# cosmetologist lessons



## Sanne (Feb 17, 2007)

Hi everyone!!

I’m doing a cosmetologist course, and I want to benefit you all with the information I got there and the things I’ve learned.

In my first lesson I got some practical tips, some more obvious than others, that will help you become a better make-up artist:

Always wash you hands before you touch the model. 
Brushes need to be cleaned after each use. Use shampoo to do that. 
Use a spatula or spoon to scoop moisturizer or make-up out of the jar. 
Be gently with the models head, don’t lean on it or use force to turn it. 
Don’t blow the excess powder from a brush, but tap it on your hand. 
Don’t use spit to remove small stains, but get a cup of water before you start with the make-up. 
When you smoke cigarettes, make sure you have a mint or gum in your mouth before you start, same with you’ve been eating smelly foods. 
Cover the clothes with a towel, to prevent falling powder to make stains. 
Don’t test products with your fingers, they’ll become greasy and even unusable in the long run. 
 
Before you start with your make-up, make sure you have all the cosmetics ready in your work field, so you don’t have to grab into you makeup case while you’re busy. It will also look better to your model and boss. Make sure you’ll do this every time.

First thing to do before applying make-up is to clean the face. Use cleaning milk with a cotton pad first, and if needed eyemake-up remover. Do not use any greasy products; oil will decrease the quality and the lasting power of the make-up. After the milk, use a toner, again with a cotton pad. Then apply a moisturizer, and don’t ever forget this, or the make-up will look dry!

First we’ll analyze the face; look at irregularity’s, spots, scars, shadows etc. 
We’re going to start off with the base make-up, and the goal is to even the skin and tone down the shine.

Okay now let’s start with the makeup!
This the base makeup, this order is used everytime you're doing make-up on someone. Note: the amount of coverage is different for every occation, and in this case it's high coverage. This will look great on photo, but not so much IRL.

......

◆ Problems and tasks
- 1) According to the cosmetology lesson post, what should brushes be cleaned with after each use?
- 2) List every product that the cosmetology lesson post recommends for cleaning and preparing the face before make-up is applied.
- 3) Write the next part of the cosmetology lesson post, picking up after its final sentence.
The data that follows is separate material from the cosmetology lesson post.

......

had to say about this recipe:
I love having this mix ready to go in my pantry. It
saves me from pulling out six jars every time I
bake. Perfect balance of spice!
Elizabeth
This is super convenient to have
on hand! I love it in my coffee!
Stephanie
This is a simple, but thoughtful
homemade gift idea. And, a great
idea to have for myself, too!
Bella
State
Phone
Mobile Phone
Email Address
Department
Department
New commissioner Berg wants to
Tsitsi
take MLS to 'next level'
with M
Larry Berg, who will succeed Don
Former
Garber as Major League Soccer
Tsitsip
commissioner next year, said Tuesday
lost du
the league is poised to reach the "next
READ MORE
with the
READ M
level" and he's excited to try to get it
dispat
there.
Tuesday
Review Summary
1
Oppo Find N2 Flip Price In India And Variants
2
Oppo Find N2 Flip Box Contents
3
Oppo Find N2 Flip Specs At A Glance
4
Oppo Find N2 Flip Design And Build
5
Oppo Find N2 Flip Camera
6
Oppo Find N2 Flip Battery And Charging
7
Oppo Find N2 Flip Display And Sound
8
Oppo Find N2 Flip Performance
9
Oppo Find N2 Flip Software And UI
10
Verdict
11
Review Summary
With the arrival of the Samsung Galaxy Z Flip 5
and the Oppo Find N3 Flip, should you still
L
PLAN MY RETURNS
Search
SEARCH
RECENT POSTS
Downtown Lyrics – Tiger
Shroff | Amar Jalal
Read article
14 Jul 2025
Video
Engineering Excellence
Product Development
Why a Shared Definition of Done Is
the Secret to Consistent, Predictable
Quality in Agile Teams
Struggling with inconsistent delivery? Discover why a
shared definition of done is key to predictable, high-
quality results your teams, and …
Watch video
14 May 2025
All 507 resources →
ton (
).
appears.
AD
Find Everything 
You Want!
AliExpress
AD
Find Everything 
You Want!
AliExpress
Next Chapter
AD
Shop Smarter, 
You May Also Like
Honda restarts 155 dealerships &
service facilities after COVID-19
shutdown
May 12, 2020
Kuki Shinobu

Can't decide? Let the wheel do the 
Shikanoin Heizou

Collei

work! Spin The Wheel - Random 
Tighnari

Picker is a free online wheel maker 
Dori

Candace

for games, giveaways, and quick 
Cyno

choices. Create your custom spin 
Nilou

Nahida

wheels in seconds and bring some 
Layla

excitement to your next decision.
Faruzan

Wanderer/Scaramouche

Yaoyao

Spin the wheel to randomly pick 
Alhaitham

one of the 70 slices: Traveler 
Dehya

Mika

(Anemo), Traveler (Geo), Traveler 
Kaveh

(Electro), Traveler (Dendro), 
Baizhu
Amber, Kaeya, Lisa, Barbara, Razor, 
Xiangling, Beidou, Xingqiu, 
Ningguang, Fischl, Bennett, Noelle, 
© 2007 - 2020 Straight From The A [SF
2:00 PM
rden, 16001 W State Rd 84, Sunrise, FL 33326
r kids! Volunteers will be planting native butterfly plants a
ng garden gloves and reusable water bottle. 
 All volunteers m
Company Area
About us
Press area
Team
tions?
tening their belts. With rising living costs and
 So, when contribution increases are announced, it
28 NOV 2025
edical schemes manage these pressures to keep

......

◆ Replies
- 1) Shampoo.

- 2) Cleaning milk, eye make-up remover (if needed), toner, and moisturizer.

- 3)
· Step 1 
Remove shadows
· Step 2
Cover red spots and zits
· Step 3
Apply more color if necessary.
· Step 4
Apply foundation.
· Step 5
Powder face.

*Remove shadows; *use concealer 2 to 4 shades lighter that the skintone. Most shadows are underneath the eyes, beside and below the nosewings, in the crease from nose to corner of the mouth, below the lower lip. Gently pat the concealer into the skin with your finger and leave no visible lines, so blend well.
Only use concealer where necessary. Analyze the model’s face well, if there is no shadow, don’t use concealer. 
If the circles under the eye still show a bit of blue, you can use a mix of orange and skin toned concealer to remove the blue. 
*Cover red spots and zits*; use green concealer. Simply tap a little concealer onto the read spot and pat it lightly into your skin with you finger. It’s okay if the green is still showing a bit; this will disappear after the next steps.
*Apply more color if necessary*; some people have a bit of a grey sheen on their face. To add a healthy glow to the face, apply some orange concealer onto the apple of the cheeks, and blend very well. 
*Apply foundation; *to even out the skin. Apply with sponge, brush or fingers. There are many different types of foundation.
· Tinted moisturizer: provides the least coverage, and is mostly used on a older skin. This skin had a lot of wrinkles and lines, and more coverage will exaggerate them. 
· Liquid foundation: used on older skin and ‘outdoor’ make-up. This foundation is very natural, but does not cover everything. Not suitable for photo and TV make-up.
· Cream foundation; this is the most used foundation in this course. It’s suitable for almost every skintype and almost every make-up. It has great coverage, but still looks natural.
· Compact foundation; this contains powder. They say you don’t need powder with this foundation but that is not true. This foundation is still greasy! Suitable for theatre and catwalk.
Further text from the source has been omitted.